Firstly, the percentage of people who work from home five or more days per week has increased from 17% to 44% since the pandemic. Secondly, this has meant that the ability to hire and manage cross-cultural teams has grown exponentially.
Embracing diversity and welcoming different viewpoints and cultural backgrounds is liable to have a noticeably positive effect on the efficacy and profitability of your business.

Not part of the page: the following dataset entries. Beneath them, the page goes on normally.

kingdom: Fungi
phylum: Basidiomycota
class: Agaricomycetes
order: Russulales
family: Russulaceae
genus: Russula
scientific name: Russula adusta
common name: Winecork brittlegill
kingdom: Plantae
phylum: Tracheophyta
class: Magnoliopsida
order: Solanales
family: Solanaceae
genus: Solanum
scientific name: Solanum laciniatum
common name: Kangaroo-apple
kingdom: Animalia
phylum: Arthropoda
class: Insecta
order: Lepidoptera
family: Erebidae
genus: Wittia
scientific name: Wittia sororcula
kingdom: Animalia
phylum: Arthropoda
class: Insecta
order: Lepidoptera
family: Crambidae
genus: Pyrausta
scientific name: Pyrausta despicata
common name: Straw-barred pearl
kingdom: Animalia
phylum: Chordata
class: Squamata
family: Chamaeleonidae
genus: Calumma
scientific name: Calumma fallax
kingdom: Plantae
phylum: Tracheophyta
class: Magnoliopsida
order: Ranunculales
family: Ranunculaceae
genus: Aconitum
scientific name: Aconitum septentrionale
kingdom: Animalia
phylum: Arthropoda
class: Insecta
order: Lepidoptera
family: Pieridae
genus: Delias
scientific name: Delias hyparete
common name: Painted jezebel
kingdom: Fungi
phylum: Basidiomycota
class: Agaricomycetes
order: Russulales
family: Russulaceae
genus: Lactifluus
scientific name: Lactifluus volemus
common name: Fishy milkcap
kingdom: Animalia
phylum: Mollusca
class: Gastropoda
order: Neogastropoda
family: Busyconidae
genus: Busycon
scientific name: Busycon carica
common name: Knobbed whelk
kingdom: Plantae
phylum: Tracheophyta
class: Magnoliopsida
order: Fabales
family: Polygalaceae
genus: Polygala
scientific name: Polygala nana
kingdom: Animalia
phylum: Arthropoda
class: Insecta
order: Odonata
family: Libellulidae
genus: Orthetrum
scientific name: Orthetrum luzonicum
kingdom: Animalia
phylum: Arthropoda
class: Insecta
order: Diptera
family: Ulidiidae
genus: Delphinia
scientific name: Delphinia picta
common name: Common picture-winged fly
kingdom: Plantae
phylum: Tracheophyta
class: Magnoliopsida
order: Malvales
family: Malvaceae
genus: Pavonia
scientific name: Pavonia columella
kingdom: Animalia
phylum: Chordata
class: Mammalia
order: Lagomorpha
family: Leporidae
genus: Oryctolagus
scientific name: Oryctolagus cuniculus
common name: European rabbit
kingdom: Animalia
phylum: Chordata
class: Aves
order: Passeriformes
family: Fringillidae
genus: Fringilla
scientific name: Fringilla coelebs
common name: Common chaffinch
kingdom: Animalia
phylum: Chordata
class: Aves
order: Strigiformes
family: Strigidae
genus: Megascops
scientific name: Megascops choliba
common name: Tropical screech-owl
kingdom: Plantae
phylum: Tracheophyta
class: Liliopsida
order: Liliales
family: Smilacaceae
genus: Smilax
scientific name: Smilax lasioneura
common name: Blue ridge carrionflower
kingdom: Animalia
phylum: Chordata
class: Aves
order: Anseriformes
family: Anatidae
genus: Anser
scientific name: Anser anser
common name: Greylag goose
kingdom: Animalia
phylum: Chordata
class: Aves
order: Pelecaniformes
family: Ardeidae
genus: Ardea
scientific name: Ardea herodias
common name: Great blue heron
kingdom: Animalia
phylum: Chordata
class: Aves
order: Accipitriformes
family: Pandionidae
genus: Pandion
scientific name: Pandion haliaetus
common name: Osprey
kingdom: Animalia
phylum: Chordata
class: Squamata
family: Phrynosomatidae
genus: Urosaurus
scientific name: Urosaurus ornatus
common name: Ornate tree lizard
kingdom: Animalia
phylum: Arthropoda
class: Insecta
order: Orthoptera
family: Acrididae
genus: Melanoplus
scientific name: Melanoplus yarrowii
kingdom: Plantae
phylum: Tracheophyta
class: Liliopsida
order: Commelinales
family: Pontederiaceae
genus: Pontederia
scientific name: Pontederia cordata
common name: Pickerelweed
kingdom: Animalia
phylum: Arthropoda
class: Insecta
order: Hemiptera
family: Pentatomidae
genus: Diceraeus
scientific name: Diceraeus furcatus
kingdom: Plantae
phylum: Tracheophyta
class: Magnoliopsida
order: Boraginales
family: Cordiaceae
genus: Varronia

Studies have shown that multicultural teams are more agile when it comes to responding to changing business priorities, make better use of the resources available to them and are able to catalyze the development and expression of individual skills.
At the same time, managing a cross-cultural team can be hard and there is a pressure that doing so poorly could hurt your company. Although there are definitely far more advantages than risks when it comes to managing a cross-cultural team.
The first challenge is language barriers. Even in circumstances where everybody has a good level of English, certain inflections, dialects, slang and colloquialism can often be misinterpreted. This type of misinterpretation can even occur between an American and a Brit who speak the same native language but whose mannerisms, slang and common inflections differ greatly.
The second challenge is transparency. Working methods that are obvious in your culture may not be so to someone from another country. For this reason, always ensure that you are providing each team member with access to the right resources.
Thirdly, appreciate different working styles. This applies even within one small and focused culture. Some people enjoy working from 7am till 3pm, others 12pm till 8pm. As long as they attend the meetings on time, respect their decision to complete the work in the most productive way to them.
In order to avoid these issues, the main piece of advice would be to acknowledge differences, read on them and respect them. Doing your research and asking polite questions about different cultures lets you understand the motivations, ways of working and expectations that each team member brings. Secondly, opt for over-communicating rather than under-communicating. It can be easy to forget, if your entire team is communicating in English, that staff for whom this is a second or third language may not instantly and completely grasp the nuances of what you just said.
If you have more time or budget, consider organizing a team-building session or retreat. Opportunities like these can help create team closeness and jump-start mutual respect.
Ultimately a manager’s role is to listen to the team members and encourage a space for open conversation and productivity.